*TO-DO ITEM*.
Pull out every line below that contains the word "words".

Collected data
Segment Open

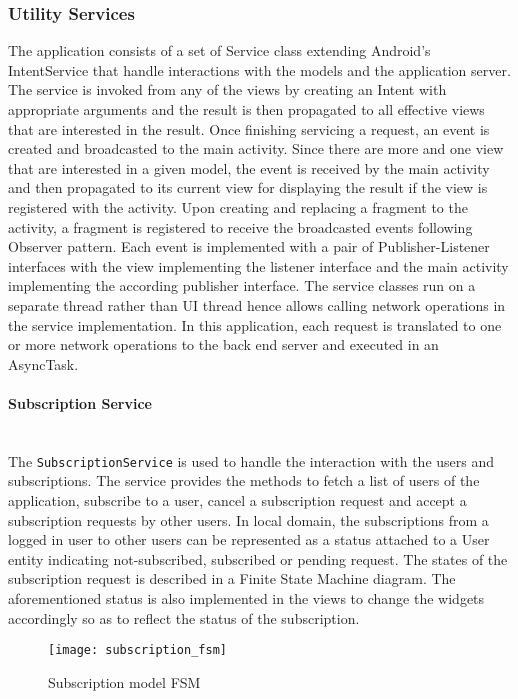 \subsubsection{Utility Services}
The application consists of a set of Service class extending Android's IntentService that handle interactions with the models
and the application server. The service is invoked from any of the views by creating an Intent with appropriate
arguments and the result is then propagated to all effective views that are interested in the result. Once finishing
servicing a request, an event is created and broadcasted to the main activity. Since there are more and one view that
are interested in a given model, the event is received by the main activity and then propagated to its current view for
displaying the result if the view is registered with the activity. Upon creating and replacing a fragment to the
activity, a fragment is registered to receive the broadcasted events following Observer pattern. Each event is
implemented with a pair of Publisher-Listener interfaces with the view implementing the listener interface and the main
activity implementing the according publisher interface.
The service classes run on a separate thread rather than UI thread hence allows calling network operations in the
service implementation. In this application, each request is translated to one or more network operations to the back
end server and executed in an AsyncTask.

\paragraph{Subscription Service} \mbox{} \\
The \texttt{SubscriptionService} is used to handle the interaction with the users and subscriptions. The service provides the
methods to fetch a list of users of the application, subscribe to a user, cancel a subscription request and accept a
subscription requests by other users.  In local domain, the subscriptions from a logged in user to other users can be
represented as a status attached to a User entity indicating not-subscribed, subscribed or pending request. The states
of the subscription request is described in a Finite State Machine diagram. The aforementioned status is also
implemented in the views to change the widgets accordingly so as to reflect the status of the subscription.

\begin{figure}[!ht]
    \caption{Subscription model FSM}
    \centering
    \texttt{[image: subscription\_fsm]}
\end{figure}

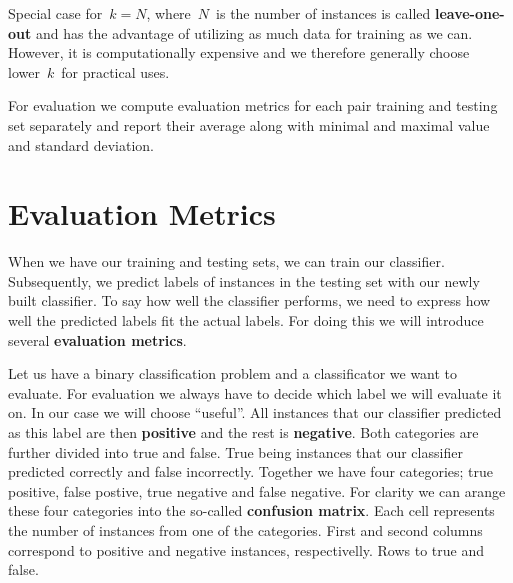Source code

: Special case for~$k=N$,  where~$N$~is the number of instances is called {\bf leave-one-out} and has the advantage of 
utilizing as much data for training as we can.
However, it is computationally expensive and we therefore generally choose lower~$k$~for practical uses. 

For evaluation we compute evaluation metrics for each pair  training and testing set separately and report their average along with minimal and maximal value and standard deviation. 



\section{Evaluation Metrics}

When we have our training and testing sets, we can train our classifier.
Subsequently, we predict labels of instances in the testing set with our newly
built classifier.
To say how well the classifier performs, we need to express how well the predicted
labels fit the actual labels.
For doing this we will introduce several {\bf evaluation metrics}.

Let us have a binary classification problem and a classificator we want to evaluate.
For evaluation we always have to decide which label we will evaluate it on.
In our case we will choose ``useful''.
All instances that our classifier predicted as this label are then {\bf positive} and the rest is {\bf negative}.
Both categories are further divided into true and false.
True being instances that our classifier predicted correctly and false incorrectly.
Together we have four categories; \jh{:}
true positive, false postive, true negative and false negative.
For clarity we can arange these four categories into the so-called {\bf confusion matrix}.
Each cell represents the number of instances from one of the categories.
First and second columns correspond to positive and negative instances, respectivelly.
Rows to true and false.

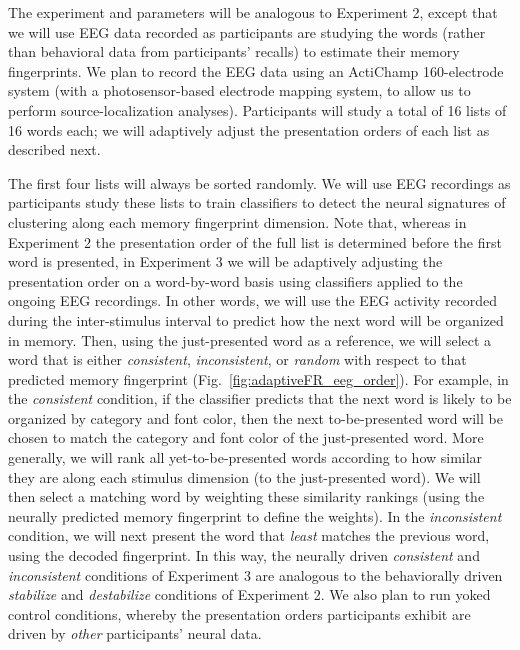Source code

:The experiment and parameters will be analogous to Experiment 2, except that we
will use EEG data recorded as participants are studying the words (rather than
behavioral data from participants' recalls) to estimate their memory
fingerprints. We plan to record the EEG data using an ActiChamp 160-electrode
system (with a photosensor-based electrode mapping system, to allow us to
perform source-localization analyses). Participants will study a total of 16
lists of 16 words each; we will adaptively adjust the presentation orders of
each list as described next.

The first four lists will always be sorted randomly. We will use EEG recordings
as participants study these lists to train classifiers to detect the neural
signatures of clustering along each memory fingerprint dimension. Note that,
whereas in Experiment 2 the presentation order of the full list is determined
before the first word is presented, in Experiment 3 we will be adaptively
adjusting the presentation order on a word-by-word basis using classifiers
applied to the ongoing EEG recordings. In other words, we will use the EEG
activity recorded during the inter-stimulus interval to predict how the next
word will be organized in memory. Then, using the just-presented word as a
reference, we will select a word that is either \textit{consistent},
\textit{inconsistent}, or \textit{random} with respect to that predicted memory
fingerprint (Fig.~\ref{fig:adaptiveFR_eeg_order}). For example, in the
\textit{consistent} condition, if the classifier predicts that the next word is
likely to be organized by category and font color, then the next
to-be-presented word will be chosen to match the category and font color of the
just-presented word. More generally, we will rank all yet-to-be-presented words
according to how similar they are along each stimulus dimension (to the
just-presented word). We will then select a matching word by weighting these
similarity rankings (using the neurally predicted memory fingerprint to define
the weights). In the \textit{inconsistent} condition, we will next present the
word that \textit{least} matches the previous word, using the decoded
fingerprint. In this way, the neurally driven \textit{consistent} and
\textit{inconsistent} conditions of Experiment 3 are analogous to the
behaviorally driven \textit{stabilize} and \textit{destabilize} conditions of
Experiment 2. We also plan to run yoked control conditions, whereby the
presentation orders participants exhibit are driven by \textit{other}
participants' neural data.

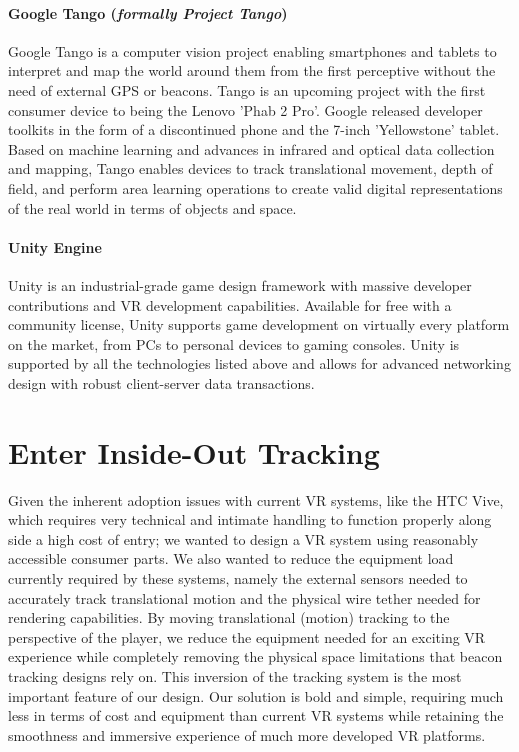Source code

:\documentclass{report}
\begin{document}
	\paragraph*{Google Tango (\textit{formally Project Tango})}
	Google Tango is a computer vision project enabling smartphones and tablets to interpret and map the world around them from the first perceptive without the need of external GPS or beacons. Tango is an upcoming project with the first consumer device to being the Lenovo 'Phab 2 Pro'. Google released developer toolkits in the form of a discontinued phone and the 7-inch 'Yellowstone' tablet. Based on machine learning and advances in infrared and optical data collection and mapping, Tango enables devices to track translational movement, depth of field, and perform area learning operations to create valid digital representations of the real world in terms of objects and space.
	
	\paragraph*{Unity Engine}
	Unity is an industrial-grade game design framework with massive developer contributions and VR development capabilities. Available for free with a community license, Unity supports game development on virtually every platform on the market, from PCs to personal devices to gaming consoles. Unity is supported by all the technologies listed above and allows for advanced networking design with robust client-server data transactions.
	
	\section*{Enter Inside-Out Tracking}
	Given the inherent adoption issues with current VR systems, like the HTC Vive, which requires very technical and intimate handling to function properly along side a high cost of entry; we wanted to design a VR system using reasonably accessible consumer parts. We also wanted to reduce the equipment load currently required by these systems, namely the external sensors needed to accurately track translational motion and the physical wire tether needed for rendering capabilities. By moving translational (motion) tracking to the perspective of the player, we reduce the equipment needed for an exciting VR experience while completely removing the physical space limitations that beacon tracking designs rely on. This inversion of the tracking system is the most important feature of our design.  Our solution is bold and simple, requiring much less in terms of cost and equipment than current VR systems while retaining the smoothness and immersive experience of much more developed VR platforms.
	
\end{document}
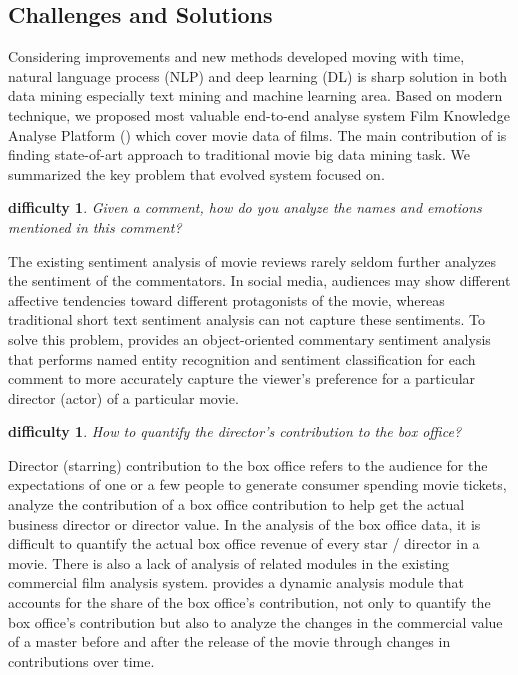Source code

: \subsection{Challenges and Solutions}
Considering improvements and new methods developed moving with time, natural language process (NLP) and deep learning (DL) is sharp solution in both data mining especially text mining and machine learning area. Based on modern technique, we proposed most valuable end-to-end analyse system Film Knowledge Analyse Platform (\system) which cover movie data of films. The main contribution of \system is finding state-of-art approach to traditional movie big data mining task. We summarized the key problem that evolved system \system focused on.
\newtheorem{difficulties}[theorem]{difficulty}
\begin{difficulties}
Given a comment, how do you analyze the names and emotions mentioned in this comment? \end{difficulties}
\par The existing sentiment analysis of movie reviews rarely seldom further analyzes the sentiment of the commentators. In social media, audiences may show different affective tendencies toward different protagonists of the movie, whereas traditional short text sentiment analysis can not capture these sentiments. To solve this problem, \system provides an object-oriented commentary sentiment analysis that performs named entity recognition and sentiment classification for each comment to more accurately capture the viewer's preference for a particular director (actor) of a particular movie.
\begin{difficulties}
How to quantify the director's contribution to the box office?
\end{difficulties}
\par Director (starring) contribution to the box office refers to the audience for the expectations of one or a few people to generate consumer spending movie tickets, analyze the contribution of a box office contribution to help get the actual business director or director value. In the analysis of the box office data, it is difficult to quantify the actual box office revenue of every star / director in a movie. There is also a lack of analysis of related modules in the existing commercial film analysis system.
\system provides a dynamic analysis module that accounts for the share of the box office's contribution, not only to quantify the box office's contribution but also to analyze the changes in the commercial value of a master before and after the release of the movie through changes in contributions over time.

Segment Closed

*EXERCISE ANSWER*.
will use EEG data recorded as participants are studying the words (rather than
lists of 16 words each; we will adaptively adjust the presentation orders of
applied to the ongoing EEG recordings. In other words, we will use the EEG
just-presented word. More generally, we will rank all yet-to-be-presented words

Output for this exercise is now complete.